By GREG DIXON
It's one of those curiously personal things, comedy.
One fella's gag can make another fella gag. Or giggle. You never know until you tell it.
What is also true is that a joke, a good joke anyway, never exists in isolation.
It's always informed by something the teller and the listener have in common: situation, timing, pre-knowledge about the joker or the subject of the joke or a conscious or unconscious understanding of environment, language or culture. It can be blunt or subtle, but it should always be in some way communal.
The last is most certainly true of Maori comedy, the subject of tonight's Documentary New Zealand offering, The Last Laugh. But it cuts both ways.
"Humour and comedy is at the heart of our culture," says comedian and actor Rawiri Paratene.
There is a symbiosis then: comedy needs culture and culture needs comedy.
But what, this documentary asks as it opens, is your idea of Maori comedy? Predictably the answer from a range of New Zealanders is Billy T. James.
James unquestionably still casts a long shadow over Maori comedy. Like Fred Dagg, he's become a yardstick for those who have followed.
But was his humour, and that of all Maori comedians before and after, so very different from, say, so-called Pakeha humour?
It's a question that the documentary never quite answers, though it has some fun and laughs trying.

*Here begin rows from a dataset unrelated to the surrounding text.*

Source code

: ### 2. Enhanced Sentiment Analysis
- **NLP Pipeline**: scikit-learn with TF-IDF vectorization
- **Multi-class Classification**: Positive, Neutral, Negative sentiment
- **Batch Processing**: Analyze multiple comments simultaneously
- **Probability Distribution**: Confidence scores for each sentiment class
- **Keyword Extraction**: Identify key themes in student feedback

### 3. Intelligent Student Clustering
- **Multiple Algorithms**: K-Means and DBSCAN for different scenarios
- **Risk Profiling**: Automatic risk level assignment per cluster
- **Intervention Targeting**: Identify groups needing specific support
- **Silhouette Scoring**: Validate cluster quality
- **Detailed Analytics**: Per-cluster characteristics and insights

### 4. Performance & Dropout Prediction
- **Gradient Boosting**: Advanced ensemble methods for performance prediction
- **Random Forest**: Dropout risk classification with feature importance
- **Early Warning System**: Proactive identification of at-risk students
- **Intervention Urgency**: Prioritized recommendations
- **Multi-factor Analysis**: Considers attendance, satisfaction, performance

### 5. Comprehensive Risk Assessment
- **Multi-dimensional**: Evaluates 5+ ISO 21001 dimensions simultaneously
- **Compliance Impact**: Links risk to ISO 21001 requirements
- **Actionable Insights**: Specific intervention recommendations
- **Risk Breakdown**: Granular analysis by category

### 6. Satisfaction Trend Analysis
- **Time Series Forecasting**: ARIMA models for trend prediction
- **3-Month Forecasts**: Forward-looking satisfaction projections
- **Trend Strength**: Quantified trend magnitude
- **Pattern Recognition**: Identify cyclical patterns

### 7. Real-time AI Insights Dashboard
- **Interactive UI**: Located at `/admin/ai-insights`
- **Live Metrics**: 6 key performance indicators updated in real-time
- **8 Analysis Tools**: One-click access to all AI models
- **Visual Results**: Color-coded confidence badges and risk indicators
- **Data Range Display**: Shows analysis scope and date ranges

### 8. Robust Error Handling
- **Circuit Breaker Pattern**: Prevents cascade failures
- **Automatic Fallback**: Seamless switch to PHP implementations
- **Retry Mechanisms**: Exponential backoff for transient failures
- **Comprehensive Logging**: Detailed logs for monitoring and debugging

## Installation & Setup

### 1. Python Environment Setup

One feature can be the cast of characters in Maori comedy, according to comedian Pio Terei.
"There's the old Maori fella who's hardcase, the nanas, the cheeky kids," he says.
Another distinction is that Maori humour can often be turned inwards, be in-house, according to politician and winner of best smile, Winston Peters.
"[It can be] pitched against themselves, which a lot of outsiders don't understand."
Maori, others observe, also find humour in life, death, politics and practical jokes. But then so do all peoples.
Then there are the puns. "How do you catch a unique bird?" asks one cheeky kid. "Unique up on it."
One major discernible difference between Maori and other comedy is its history. Many of Maoridom's best known, older comedians, the documentary observes, found their way into humour through music.
Sir Howard Morrison, Prince Tui Teka and James came from the tradition of the Maori show bands that emerged in the 60s and led on, certainly in James' case, to the jokes becoming more important than the music.
But the documentary makes no attempt to compare Maori comedy's history with that of non-Maori - surely that's important, too, in understanding what might make Maori humour different?
The Last Laugh's most interesting topic is, in the end, James. While lauded by both Maori and Pakeha, the question is raised if ever so subtly about whether James was so widely popular because he pandered to Pakehas' more red-neck stereotypes of Maori.
Pakeha television producer Tony Holden doesn't think that's so: "Billy connected with people because he was prepared to take the mickey out of himself and his race. But, of course, his humour was very clever because Maori always won."
However, Holden, who produced some of James' programmes, does admit some Maori didn't like James' humour.
Canon Honi Kaa offers another view. He says Maori would laugh at James among themselves but if they were in a "mixed audience felt maybe you were being laughed at".
James' comedy was communal then. The question remains whether it was distinctly Maori.